The first UltraSPARC processor with on-chip cryptographic accelerators was the UltraSPARC T1 processor; each of the processor's eight cores has an associated crypto accelerator that is targeted at offloading/accelerating public-key cryptography. Basically, this accelerator, termed the modular arithmetic unit (MAU), performs modular exponentiation operations that lie at the heart of algorithms such as RSA and Diffie-Hellman.
With the UltraSPARC T2 processor, each core's crypto accelerator retains its MAU unit, but is also enhanced by the introduction of a cipher/hash unit:
- UltraSPARC T1 accelerators (MAUs):
- Target modular arithmetic operations
- Accelerate public-key cryptography (e.g.
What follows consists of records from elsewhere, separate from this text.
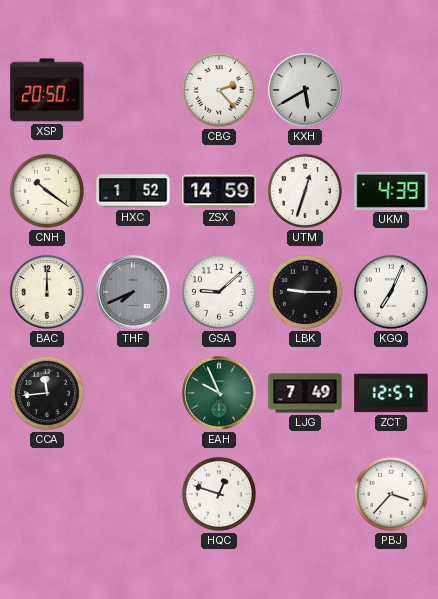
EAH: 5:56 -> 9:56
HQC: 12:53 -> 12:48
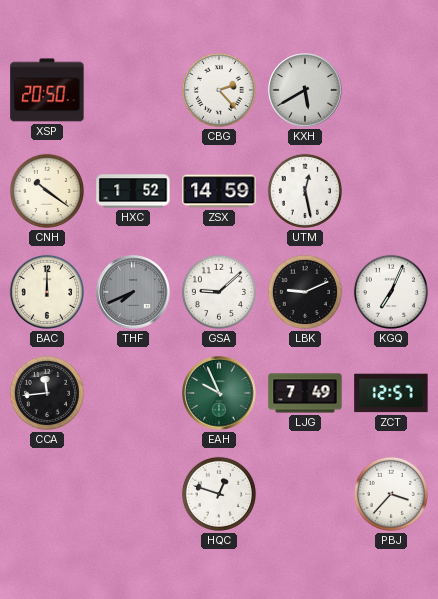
UTM: 12:33 -> 12:28
UKM: 4:39 -> none
LBK: 9:15 -> 9:11
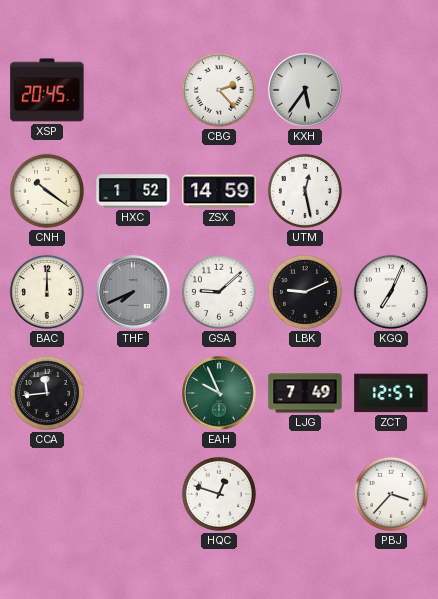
XSP: 20:50 -> 20:45
KXH: 5:40 -> 5:36
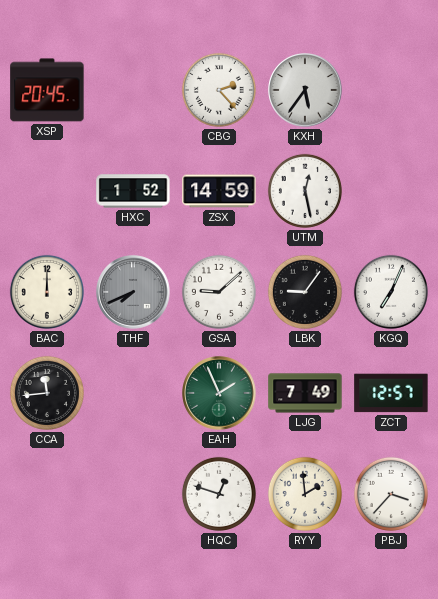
CNH: 10:21 -> none
LBK: 9:11 -> 9:06
EAH: 9:56 -> 1:56
RYY: none -> 1:59
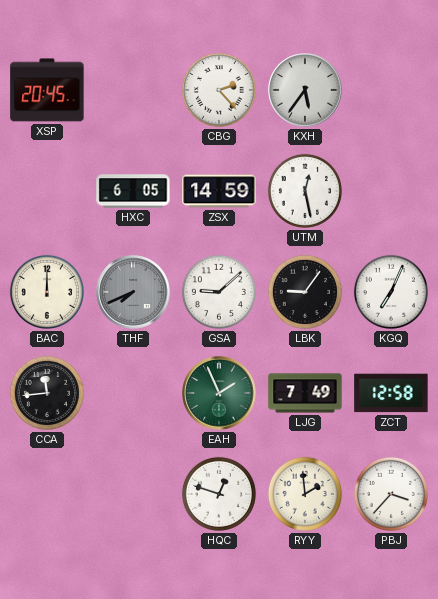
HXC: 1:52 -> 6:05
ZCT: 12:57 -> 12:58
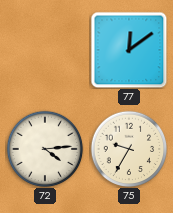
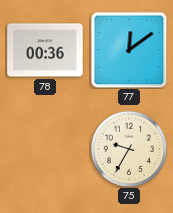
78: none -> 00:36
72: 4:14 -> none
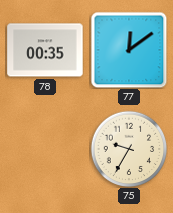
78: 00:36 -> 00:35
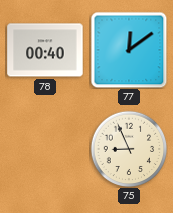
78: 00:35 -> 00:40
75: 9:35 -> 8:56
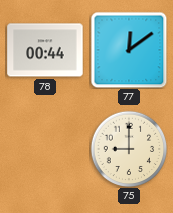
78: 00:40 -> 00:44
75: 8:56 -> 9:00
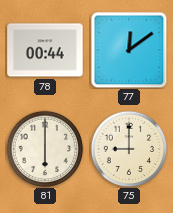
81: none -> 6:00
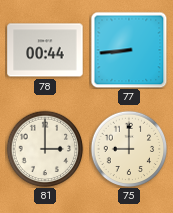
77: 12:09 -> 8:44
81: 6:00 -> 3:00
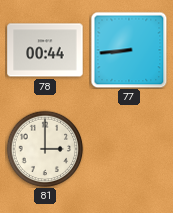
75: 9:00 -> none
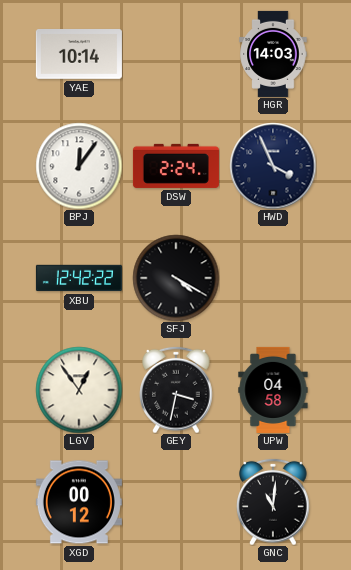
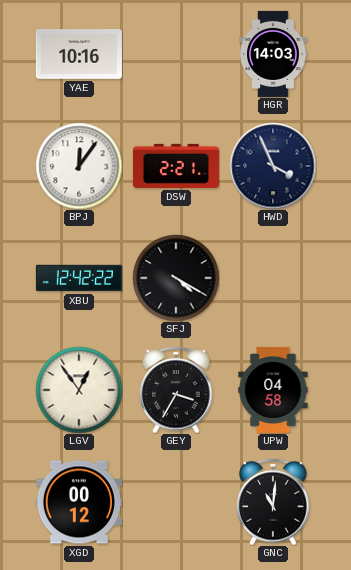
YAE: 10:14 -> 10:16
DSW: 2:24 -> 2:21
GEY: 3:32 -> 3:35
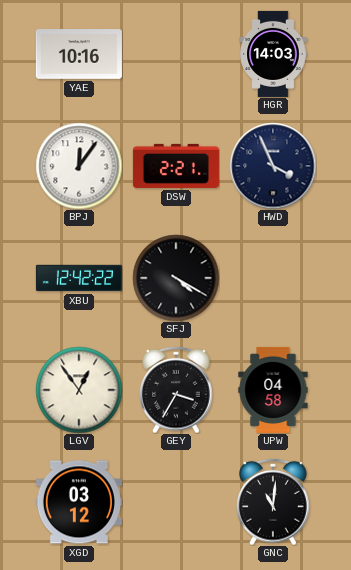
XGD: 00:12 -> 03:12
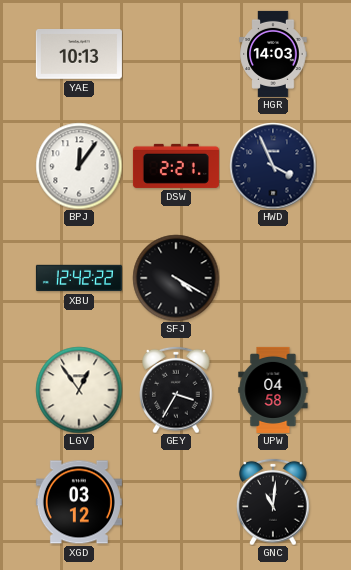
YAE: 10:16 -> 10:13
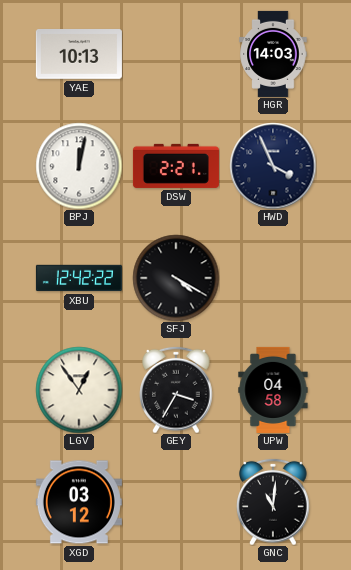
BPJ: 12:06 -> 12:02
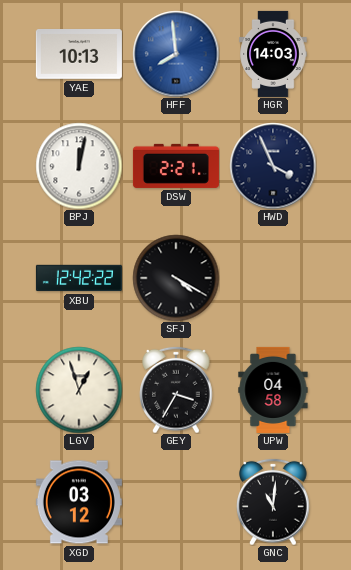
HFF: none -> 7:59
LGV: 12:54 -> 12:57
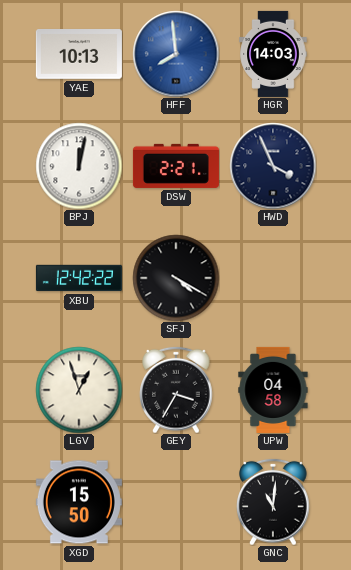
XGD: 03:12 -> 15:50
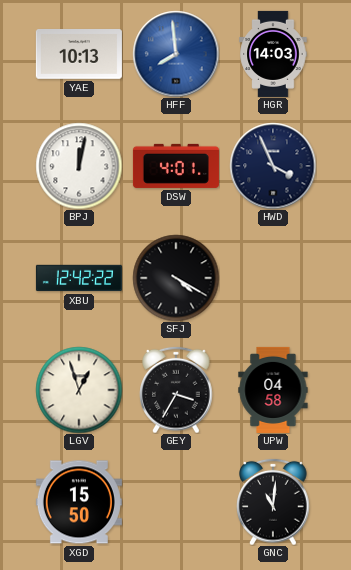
DSW: 2:21 -> 4:01
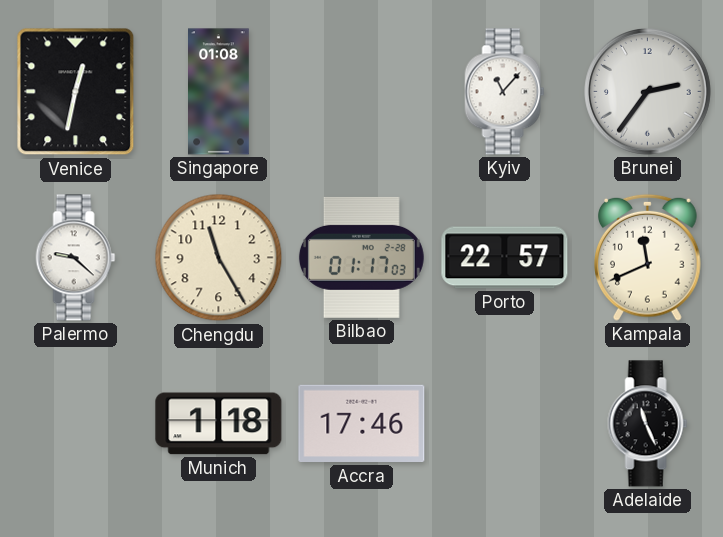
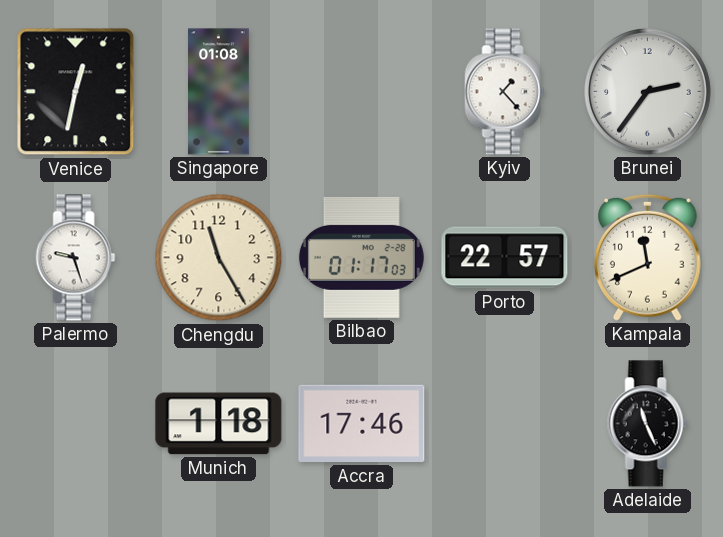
Kyiv: 11:07 -> 1:23
Palermo: 9:22 -> 9:27
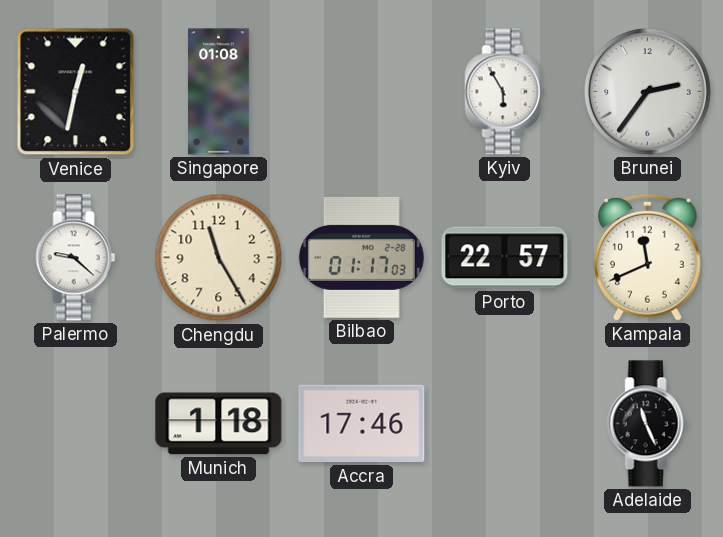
Kyiv: 1:23 -> 5:55
Palermo: 9:27 -> 9:22
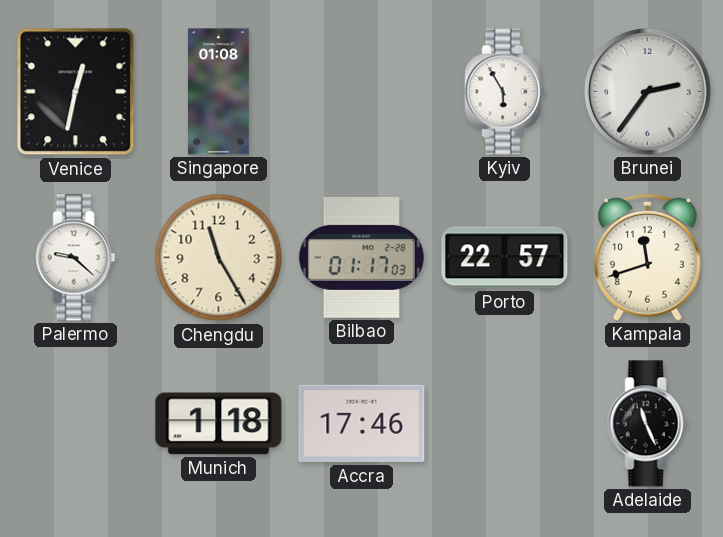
Kampala: 11:41 -> 11:42
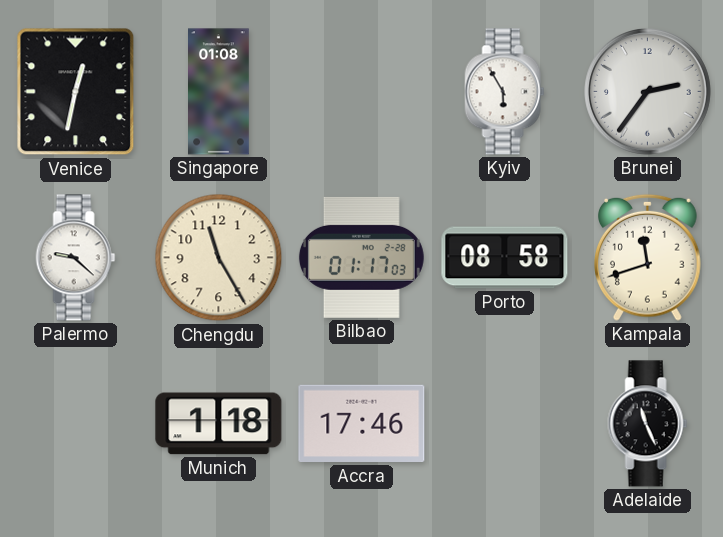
Porto: 22:57 -> 08:58
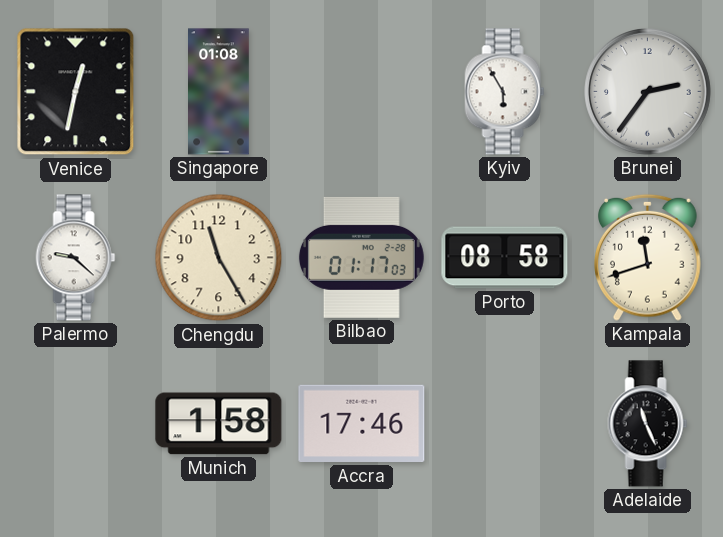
Munich: 1:18 -> 1:58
RSA, DSA, Diffie-Hellman)
- UltraSPARC T2 accelerators also accelerate:
- Bulk encryption (RC4, DES, 3DES, AES)
- Secure hash (MD5, SHA-1, SHA-256)
- Additional public key algorithms (Elliptic Curve Cryptography)
On the T2, the two sub-units that constitute the accelerator can operate in parallel, such that each core's accelerator can be performing an RSA operation and an AES operation in parallel, as illustrated in the following figure:
-

Communication with the cipher/hash unit is via a memory-based control word queue. To offload an operation to the accelerator, it is necessary to generate a control-word that provides the accelerator with the information required to perform the operation e.g. pointers to src, dst, keys, IVs. As a result, the accelerator is essentially stateless, which is extremely important in application spaces where there can be literally thousands of simultaneous connections (e.g. Secure Web, Secure VoIP). Additionally, given this light-weight interface, the overheads associated with offloading an operation to the accelerator can be extremely minimal, allowing even short duration operations to be cost effectively offloaded.
It is possible to interact with the accelerator in a synchronous or asynchronous manner, such that, if desired, it possible to go off and perform other useful processing on the core while the crypto operation is being performed in parallel on the accelerator; this provides an additional level of parallelism that is not achieved when ISA customization is used to achieve crypto acceleration.
Why on-chip accelerators?
In comparison to using onchip crypto accelerators, the use of offchip, look-aside, accelerators, will tend to increase CPU utilization, consume additional I/O bandwidth and introduce additional latency. This tends to make the use of offchip cards problematic for the effective acceleration of bulk ciphers, especially for small or moderately sized packets. While recent announcements for `high-performance' offchip accelerators, using HT or FSB connectivity, may help reduce some of these issues, repeatedly ping-ponging the data off and on chip is inevitably less efficient that using on-chip accelerators that are tightly coupled with the processor cores.
Zero-cost Security?
In today's environment, security is becoming ever more essential, whether the focus be web servers, databases, file systems or networking. However, the high cost associated with security is problematic; if a system that is capable of performing X operations per second when running in an non-secure mode, when transitioned to secure operation, the throughput of operations that the system can sustain will fall drastically. 2X slowdowns are commonplace and 5X, or even 10X, slowdowns are not that uncommon.
As a result of this high cost, there is often significant reluctance to develop and deploy the comprehensive security strategies that are required in today's world; leading to the serious consequences that we read about all too frequently.
So what is typically done to remedy this situation?
Looking at these security overheads, the vast majority of the overhead is frequently attributable to the cryptographic operations that underpin the security protocols. However, general purpose processors are ill suited to performing cryptographic operations. As a result, there is significant advantages to offloading the cryptographic processing to custom hardware that can perform the operations orders of magnitude faster than can be achieved on the processor.
Accordingly, accelerators should allow the conversion of the significant security overheads into virtually negligible overheads. Essentially, accelerators should allow us to achieve zero cost security! (by which I mean that there should be a negligible performance impact associated with going secure).
Unfortunately, accelerators have largely failed to deliver on this.
This is basically a result of the way we have architected and deployed accelerators; we have a system, and then, almost as an afterthought, we add in the PCI-based accelerator card. With this architecture, the cost of offloading an operation to the accelerator can be very high, significantly limiting the type of cryptographic operation that can be cost effectively offloaded; its frequently more cost effective to just perform the processing on the processor!
With the UltraSPARC T2 processor, we have moved the crypto accelerators on-chip and tightly coupled them with the processor cores. As a result, it has been possible to radically reduce the overheads associated with offloading an operation to the accelerators. In turn, this allows the T2 accelerators to cost effectively handle a much broader range of cryptographic operations than traditional offchip accelerators and enables the UltraSPARC T2 processor to deliver zero cost security in a wide variety of application spaces.